So I have this function and want to find out what the Riemann integral between 0 and 1 inclusive is, I have already proved that the upper Riemann integral is 1 but am having trouble formalising why the lower Riemann integral is 1 to complete the proof:
$g(x) = 1$ if $x\neq0$ else $g(x) = 0$
So the Lower Riemann integral is the supremum of all possible lower Riemann sums,
My logic is as follows:
Considering any partition the infimum on each interval except the first will always be 1, and the infimum on the first interval $[0,R]$ where R is a positive real will always be zero
Let P be any partition of $[0,1]$
$L(g,P) = \sum_{k=1}^nm_k|I_k|$ where $m_k$ is the infimum on of $f(x)$ on $I_k$
Clearly this means the first term is zero and we arrive at
$L(g,P) = 1- |I_1|$
Now clearly 1 is an upperbound but how do i formalise that 1 is the supremum of this set of Riemann sums, thankyou.

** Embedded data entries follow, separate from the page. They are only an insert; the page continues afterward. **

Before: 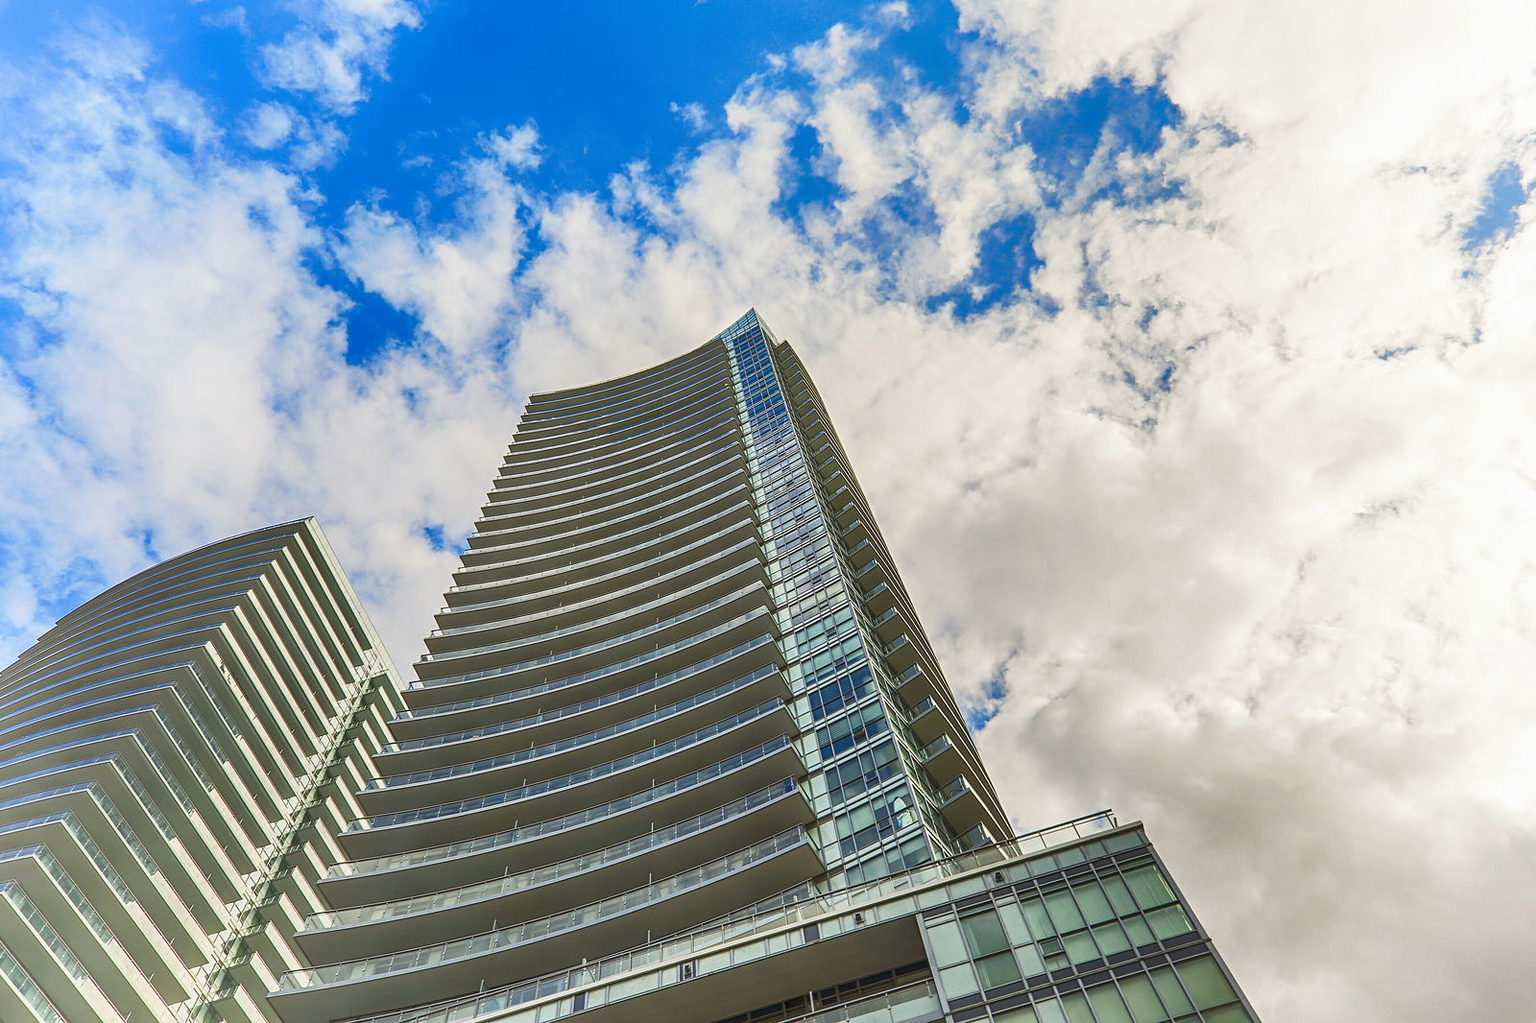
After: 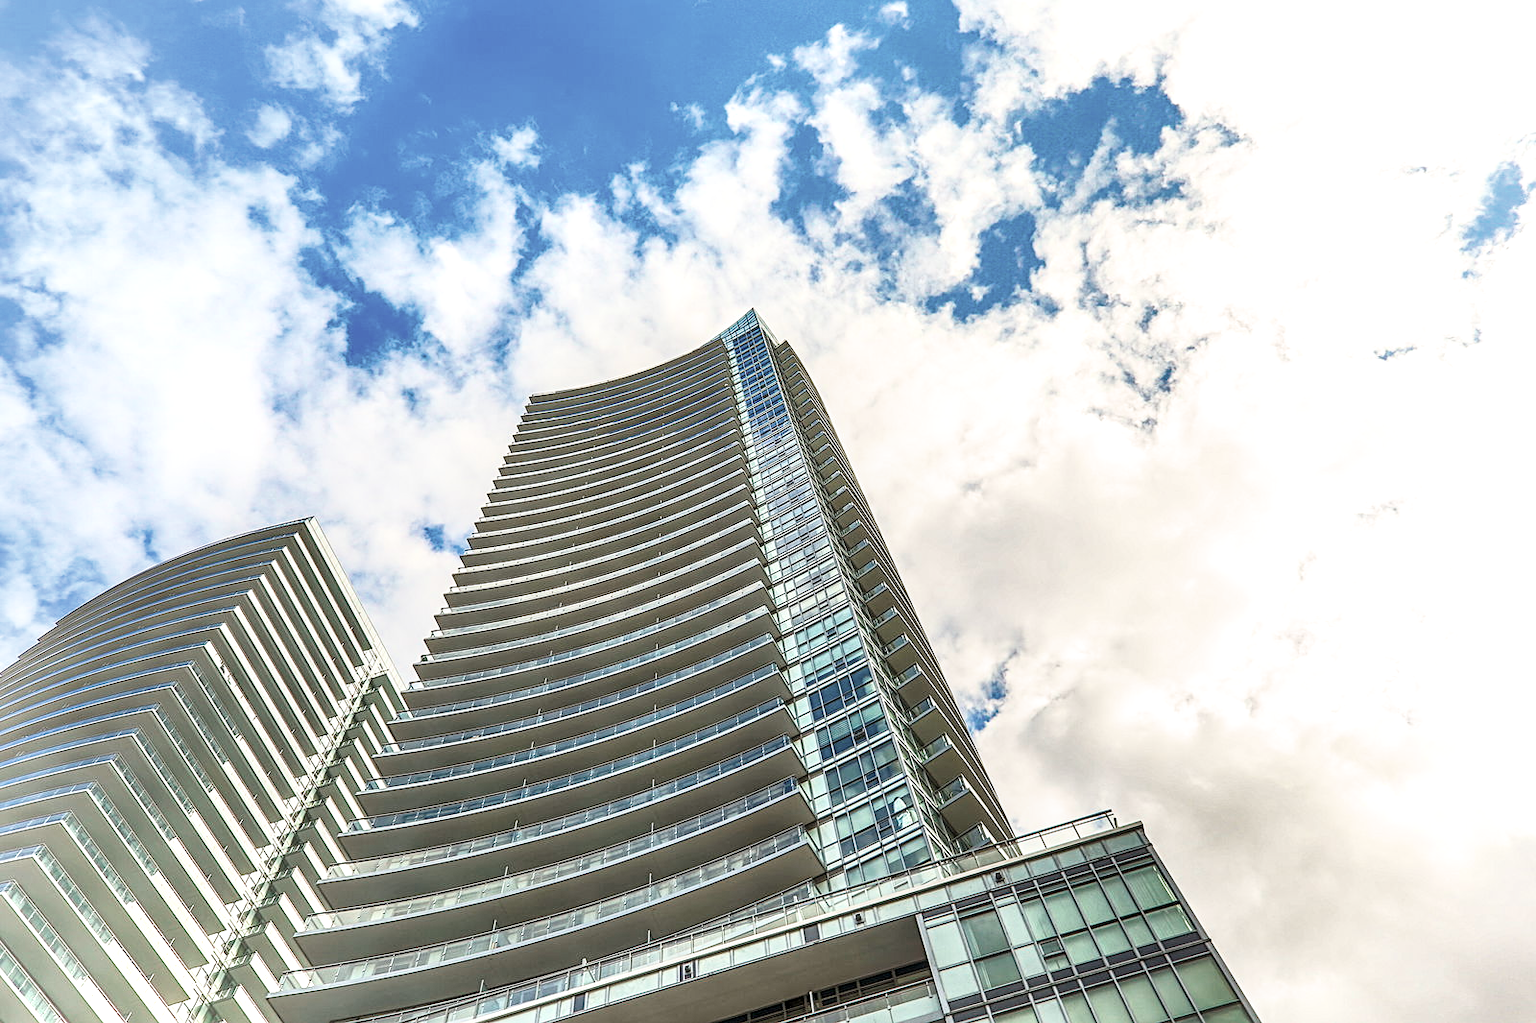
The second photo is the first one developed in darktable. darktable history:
exposure: black level correction 0, exposure 0.696 EV, compensate exposure bias true, compensate highlight preservation false
local contrast: on, module defaults
sharpen: amount 0.215
filmic rgb: black relative exposure -9.52 EV, white relative exposure 3.03 EV, hardness 6.12, color science v6 (2022)
contrast brightness saturation: contrast 0.097, saturation -0.36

Let $\varepsilon > 0$ be given. Then a possible lower Darboux sum is $$L_\varepsilon=0\varepsilon+1(1-\varepsilon)=1-\varepsilon$$ This means that the supremum of all of the possible lower sums, i.e. $$\underline{\int} f \geqslant 1$$ But we also have that $$\overline{\int}f \geqslant \underline{\int} f$$ $$\implies 1 \leqslant \underline{\int} f \leqslant 1$$ $$\implies \underline{\int}f=1$$ So $$\overline{\int}f = \underline{\int} f=1$$ So $f$ is Darboux integrable with integral $1$.